Indonesia baru-baru ini menyaksikan langkah reformasi besar dalam tata kelola Badan Usaha Milik Negara (BUMN) dengan disahkannya perubahan undang-undang yang mengarah pada transformasi Kementerian BUMN menjadi Badan Pengaturan Badan Usaha Milik Negara (BP BUMN). Perubahan nomenklatur ini bukan sekadar pergantian nama, melainkan sebuah penataan ulang peran kelembagaan yang diharapkan mampu menjadikan BUMN lebih efisien, transparan, dan berdaya saing global.
Dari Kementerian Menuju Badan Pengaturan
Transformasi ini didasarkan pada revisi Undang-Undang tentang BUMN, yang disahkan Dewan Perwakilan Rakyat (DPR) RI. Secara resmi, Kementerian BUMN dibubarkan dan tugas serta fungsinya beralih ke BP BUMN yang didirikan pada 2 Oktober 2025.
BP BUMN diposisikan sebagai lembaga yang menyelenggarakan tugas pemerintahan di bidang BUMN, dengan status setingkat menteri. Perubahan ini bertujuan memperjelas posisi BUMN dalam sistem penyelenggaraan negara dan menguatkan tata kelola perusahaan pelat merah.
Peran Sentral BP BUMN sebagai Regulator
Perubahan paling fundamental terletak pada pemisahan fungsi antara regulator dan operator. Jika sebelumnya Kementerian BUMN kerap menjalankan kedua peran tersebut, kini BP BUMN difokuskan sebagai regulator murni.

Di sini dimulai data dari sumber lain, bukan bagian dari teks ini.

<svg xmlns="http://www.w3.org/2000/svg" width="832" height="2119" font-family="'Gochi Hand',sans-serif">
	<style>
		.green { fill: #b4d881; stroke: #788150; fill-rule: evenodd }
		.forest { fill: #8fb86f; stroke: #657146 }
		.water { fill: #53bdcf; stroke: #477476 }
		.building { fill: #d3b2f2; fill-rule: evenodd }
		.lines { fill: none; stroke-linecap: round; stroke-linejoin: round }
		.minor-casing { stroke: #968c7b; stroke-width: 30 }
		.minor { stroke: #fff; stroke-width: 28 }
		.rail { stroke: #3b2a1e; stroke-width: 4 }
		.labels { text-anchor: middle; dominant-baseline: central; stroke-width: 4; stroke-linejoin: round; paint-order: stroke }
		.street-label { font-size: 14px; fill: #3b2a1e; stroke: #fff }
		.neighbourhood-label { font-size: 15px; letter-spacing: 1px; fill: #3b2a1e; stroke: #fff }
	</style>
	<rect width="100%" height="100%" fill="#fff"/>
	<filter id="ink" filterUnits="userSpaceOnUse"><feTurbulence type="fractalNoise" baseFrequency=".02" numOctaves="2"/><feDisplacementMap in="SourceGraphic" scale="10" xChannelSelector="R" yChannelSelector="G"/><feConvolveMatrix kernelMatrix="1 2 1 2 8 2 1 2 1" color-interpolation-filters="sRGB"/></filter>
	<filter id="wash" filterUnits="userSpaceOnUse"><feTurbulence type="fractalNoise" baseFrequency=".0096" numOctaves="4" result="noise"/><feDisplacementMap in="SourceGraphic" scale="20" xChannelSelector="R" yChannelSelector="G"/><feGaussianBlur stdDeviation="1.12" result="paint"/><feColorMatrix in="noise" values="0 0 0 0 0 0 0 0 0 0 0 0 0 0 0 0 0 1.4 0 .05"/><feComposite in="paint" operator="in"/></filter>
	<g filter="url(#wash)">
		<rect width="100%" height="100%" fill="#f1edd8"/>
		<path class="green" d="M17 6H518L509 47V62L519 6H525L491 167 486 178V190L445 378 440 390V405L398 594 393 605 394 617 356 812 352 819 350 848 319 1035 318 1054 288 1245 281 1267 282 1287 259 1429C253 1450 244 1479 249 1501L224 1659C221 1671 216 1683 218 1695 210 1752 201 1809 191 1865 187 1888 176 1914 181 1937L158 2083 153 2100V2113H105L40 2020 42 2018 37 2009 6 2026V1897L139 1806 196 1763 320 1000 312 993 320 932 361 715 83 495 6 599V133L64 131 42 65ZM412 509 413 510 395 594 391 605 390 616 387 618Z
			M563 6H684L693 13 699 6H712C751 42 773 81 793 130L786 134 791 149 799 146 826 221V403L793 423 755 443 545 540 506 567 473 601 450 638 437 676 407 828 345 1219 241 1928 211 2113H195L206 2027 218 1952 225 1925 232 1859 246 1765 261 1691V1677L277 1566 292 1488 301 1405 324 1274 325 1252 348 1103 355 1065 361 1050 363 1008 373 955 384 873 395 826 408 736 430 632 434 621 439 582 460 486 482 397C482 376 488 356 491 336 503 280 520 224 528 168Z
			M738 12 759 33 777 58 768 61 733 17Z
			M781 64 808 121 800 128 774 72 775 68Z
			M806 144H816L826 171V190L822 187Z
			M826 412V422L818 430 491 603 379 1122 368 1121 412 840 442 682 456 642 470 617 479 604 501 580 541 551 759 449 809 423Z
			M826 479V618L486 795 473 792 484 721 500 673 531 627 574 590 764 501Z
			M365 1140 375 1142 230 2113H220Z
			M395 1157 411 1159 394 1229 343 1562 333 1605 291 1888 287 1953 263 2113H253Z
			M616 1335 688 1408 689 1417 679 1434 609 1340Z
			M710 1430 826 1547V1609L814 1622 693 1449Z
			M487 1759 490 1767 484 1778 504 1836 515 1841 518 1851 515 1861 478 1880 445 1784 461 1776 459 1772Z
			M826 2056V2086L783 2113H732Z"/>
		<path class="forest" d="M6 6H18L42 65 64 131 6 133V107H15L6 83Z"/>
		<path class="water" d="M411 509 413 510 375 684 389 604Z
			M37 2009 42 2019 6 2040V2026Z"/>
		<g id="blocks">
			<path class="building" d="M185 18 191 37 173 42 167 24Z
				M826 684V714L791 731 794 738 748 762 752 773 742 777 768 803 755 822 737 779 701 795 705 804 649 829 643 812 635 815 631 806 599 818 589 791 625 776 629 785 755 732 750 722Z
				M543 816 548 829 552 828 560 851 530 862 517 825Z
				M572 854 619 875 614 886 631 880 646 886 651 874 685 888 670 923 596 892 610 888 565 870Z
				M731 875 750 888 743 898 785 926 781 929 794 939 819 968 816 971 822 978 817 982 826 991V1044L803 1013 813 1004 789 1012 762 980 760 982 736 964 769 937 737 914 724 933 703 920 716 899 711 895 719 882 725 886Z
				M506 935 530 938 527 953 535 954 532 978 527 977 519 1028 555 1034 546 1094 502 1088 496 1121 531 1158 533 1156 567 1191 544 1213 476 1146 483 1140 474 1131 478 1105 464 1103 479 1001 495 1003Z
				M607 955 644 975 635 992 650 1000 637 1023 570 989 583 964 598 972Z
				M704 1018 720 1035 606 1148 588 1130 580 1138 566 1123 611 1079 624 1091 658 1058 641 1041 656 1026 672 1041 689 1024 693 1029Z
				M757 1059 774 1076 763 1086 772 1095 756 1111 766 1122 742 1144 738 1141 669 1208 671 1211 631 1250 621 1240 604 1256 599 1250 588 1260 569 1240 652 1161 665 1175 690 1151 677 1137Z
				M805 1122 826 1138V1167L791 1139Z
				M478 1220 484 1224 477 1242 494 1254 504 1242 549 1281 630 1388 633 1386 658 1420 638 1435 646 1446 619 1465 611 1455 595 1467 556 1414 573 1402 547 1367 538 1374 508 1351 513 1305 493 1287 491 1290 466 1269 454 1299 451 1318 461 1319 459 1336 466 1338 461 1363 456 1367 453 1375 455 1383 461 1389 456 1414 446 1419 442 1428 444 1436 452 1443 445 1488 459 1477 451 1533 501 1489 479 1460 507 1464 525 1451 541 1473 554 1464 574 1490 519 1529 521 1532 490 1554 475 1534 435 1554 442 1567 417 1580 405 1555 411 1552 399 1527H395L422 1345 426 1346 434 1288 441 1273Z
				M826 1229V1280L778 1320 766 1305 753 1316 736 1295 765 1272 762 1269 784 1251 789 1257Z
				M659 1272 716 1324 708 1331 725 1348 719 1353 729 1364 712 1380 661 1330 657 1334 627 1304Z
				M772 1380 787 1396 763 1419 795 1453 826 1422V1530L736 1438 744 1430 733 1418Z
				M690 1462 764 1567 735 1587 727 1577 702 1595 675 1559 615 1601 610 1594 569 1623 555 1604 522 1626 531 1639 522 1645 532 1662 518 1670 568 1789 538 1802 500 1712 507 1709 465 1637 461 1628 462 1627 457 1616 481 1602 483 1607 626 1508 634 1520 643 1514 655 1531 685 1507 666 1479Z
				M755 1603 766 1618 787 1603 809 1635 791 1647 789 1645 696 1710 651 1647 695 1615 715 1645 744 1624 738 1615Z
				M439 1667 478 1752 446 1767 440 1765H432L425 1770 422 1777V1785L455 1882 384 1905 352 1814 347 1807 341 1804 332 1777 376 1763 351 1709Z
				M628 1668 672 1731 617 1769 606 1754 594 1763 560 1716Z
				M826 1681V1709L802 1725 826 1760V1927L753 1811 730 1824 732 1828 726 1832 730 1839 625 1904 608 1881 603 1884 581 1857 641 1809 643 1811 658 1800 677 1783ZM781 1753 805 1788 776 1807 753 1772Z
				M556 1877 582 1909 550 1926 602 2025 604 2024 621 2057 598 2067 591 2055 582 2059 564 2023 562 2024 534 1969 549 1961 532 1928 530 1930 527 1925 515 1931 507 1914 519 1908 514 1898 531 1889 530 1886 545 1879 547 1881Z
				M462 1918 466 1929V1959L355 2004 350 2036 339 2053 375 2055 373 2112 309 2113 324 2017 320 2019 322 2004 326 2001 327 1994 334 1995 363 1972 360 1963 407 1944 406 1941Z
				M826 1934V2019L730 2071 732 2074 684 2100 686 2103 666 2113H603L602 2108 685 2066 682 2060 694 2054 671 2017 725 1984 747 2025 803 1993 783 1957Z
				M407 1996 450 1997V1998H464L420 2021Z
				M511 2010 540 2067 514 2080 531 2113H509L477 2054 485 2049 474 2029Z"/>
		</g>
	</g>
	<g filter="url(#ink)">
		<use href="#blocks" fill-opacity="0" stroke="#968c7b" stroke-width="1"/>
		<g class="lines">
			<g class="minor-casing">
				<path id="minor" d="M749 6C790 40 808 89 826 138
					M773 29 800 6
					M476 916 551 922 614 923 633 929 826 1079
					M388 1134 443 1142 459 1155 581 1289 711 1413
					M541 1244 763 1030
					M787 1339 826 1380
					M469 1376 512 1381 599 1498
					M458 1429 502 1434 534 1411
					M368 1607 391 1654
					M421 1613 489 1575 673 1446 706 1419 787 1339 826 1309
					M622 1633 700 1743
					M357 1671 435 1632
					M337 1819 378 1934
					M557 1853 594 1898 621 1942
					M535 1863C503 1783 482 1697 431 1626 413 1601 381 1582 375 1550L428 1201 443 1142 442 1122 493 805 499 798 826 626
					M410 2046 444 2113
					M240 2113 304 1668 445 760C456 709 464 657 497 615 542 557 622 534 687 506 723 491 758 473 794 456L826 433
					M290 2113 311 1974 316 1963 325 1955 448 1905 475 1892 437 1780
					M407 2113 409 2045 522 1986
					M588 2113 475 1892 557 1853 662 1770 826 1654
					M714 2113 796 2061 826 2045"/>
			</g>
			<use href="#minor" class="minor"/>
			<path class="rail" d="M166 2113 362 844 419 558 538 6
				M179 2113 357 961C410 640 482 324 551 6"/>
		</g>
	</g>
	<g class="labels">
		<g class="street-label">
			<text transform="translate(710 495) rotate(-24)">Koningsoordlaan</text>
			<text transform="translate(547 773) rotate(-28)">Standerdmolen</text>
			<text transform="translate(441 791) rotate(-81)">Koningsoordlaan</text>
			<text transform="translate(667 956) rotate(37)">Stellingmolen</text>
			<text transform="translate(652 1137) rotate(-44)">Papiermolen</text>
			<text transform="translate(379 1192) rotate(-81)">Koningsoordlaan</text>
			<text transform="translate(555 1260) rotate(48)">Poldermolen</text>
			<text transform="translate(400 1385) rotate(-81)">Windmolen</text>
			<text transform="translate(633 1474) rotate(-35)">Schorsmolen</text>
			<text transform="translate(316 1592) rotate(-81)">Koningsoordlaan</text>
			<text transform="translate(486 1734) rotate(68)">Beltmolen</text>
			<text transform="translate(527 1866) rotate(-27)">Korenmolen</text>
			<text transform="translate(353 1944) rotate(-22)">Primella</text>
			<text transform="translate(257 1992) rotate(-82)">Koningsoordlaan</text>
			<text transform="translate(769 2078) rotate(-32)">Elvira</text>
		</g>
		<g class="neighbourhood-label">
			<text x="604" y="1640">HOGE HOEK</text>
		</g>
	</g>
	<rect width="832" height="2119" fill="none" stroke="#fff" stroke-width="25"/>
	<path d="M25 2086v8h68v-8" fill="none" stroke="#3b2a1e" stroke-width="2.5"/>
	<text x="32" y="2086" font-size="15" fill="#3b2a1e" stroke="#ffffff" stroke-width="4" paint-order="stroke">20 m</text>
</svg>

Fungsi utama BP BUMN meliputi:
Regulasi dan Kebijakan: Menyusun dan menetapkan kebijakan serta regulasi yang berkaitan dengan BUMN secara keseluruhan.
Pengaturan Tata Kelola: Memastikan penerapan tata kelola perusahaan yang baik (Good Corporate Governance) di seluruh entitas BUMN.
Optimalisasi Peran BUMN: Menambah kewenangan dalam mengoptimalkan peran BUMN sebagai katalis pembangunan dan agen transformasi ekonomi.
Sementara itu, fungsi operasional dan pengelolaan investasi BUMN diserahkan kepada entitas lain yang dikelola secara profesional, seperti Badan Pengelola Investasi (BPI) Danantara, yang bertindak sebagai superholding atau induk investasi. Pemisahan ini dirancang untuk menghilangkan potensi konflik kepentingan dan meningkatkan fokus manajemen BUMN.
Kepemimpinan dan Jajaran Pejabat
BP BUMN dipimpin oleh seorang Kepala Badan yang setingkat menteri. Presiden melantik pimpinan BP BUMN tak lama setelah undang-undang baru disahkan. Sosok yang ditunjuk sebagai Kepala BP BUMN adalah Dony Oskaria.
Dalam menjalankan tugasnya, Kepala BP BUMN dibantu oleh Wakil Kepala Badan. Berdasarkan pelantikan yang dilakukan oleh Presiden, Wakil Kepala BP BUMN dijabat oleh Aminuddin Ma'ruf dan Tedi Bharata. Jajaran pimpinan ini bertanggung jawab untuk mempercepat agenda reformasi dan konsolidasi, seperti penataan sektor asuransi dan restrukturisasi perusahaan karya, demi menciptakan BUMN yang lebih sehat dan efisien.
Dampak dan Harapan
Transformasi kelembagaan ini membawa sejumlah perubahan penting, termasuk:
Transparansi dan Akuntabilitas: Adanya pengaturan kewenangan pemeriksaan keuangan BUMN oleh Badan Pemeriksa Keuangan (BPK) untuk meningkatkan akuntabilitas.
Penataan Kepemimpinan: Larangan rangkap jabatan bagi menteri dan wakil menteri pada direksi, komisaris, dan dewan pengawas BUMN.
Perlindungan Pegawai: Mekanisme peralihan status kepegawaian dari Kementerian BUMN ke BP BUMN dengan status tetap sebagai Aparatur Sipil Negara (ASN).
Pembentukan BP BUMN merupakan langkah progresif dalam menjawab tantangan pengelolaan aset negara. Dengan fokus pada fungsi pengaturan, diharapkan BP BUMN dapat menciptakan ekosistem BUMN yang lebih berorientasi pada nilai (value creation), profesional, dan mampu bersaing di kancah regional maupun global.
Reformasi ini diharapkan menjadi pilar kuat dalam mewujudkan BUMN sebagai motor penggerak ekonomi nasional yang inklusif dan berkelanjutan.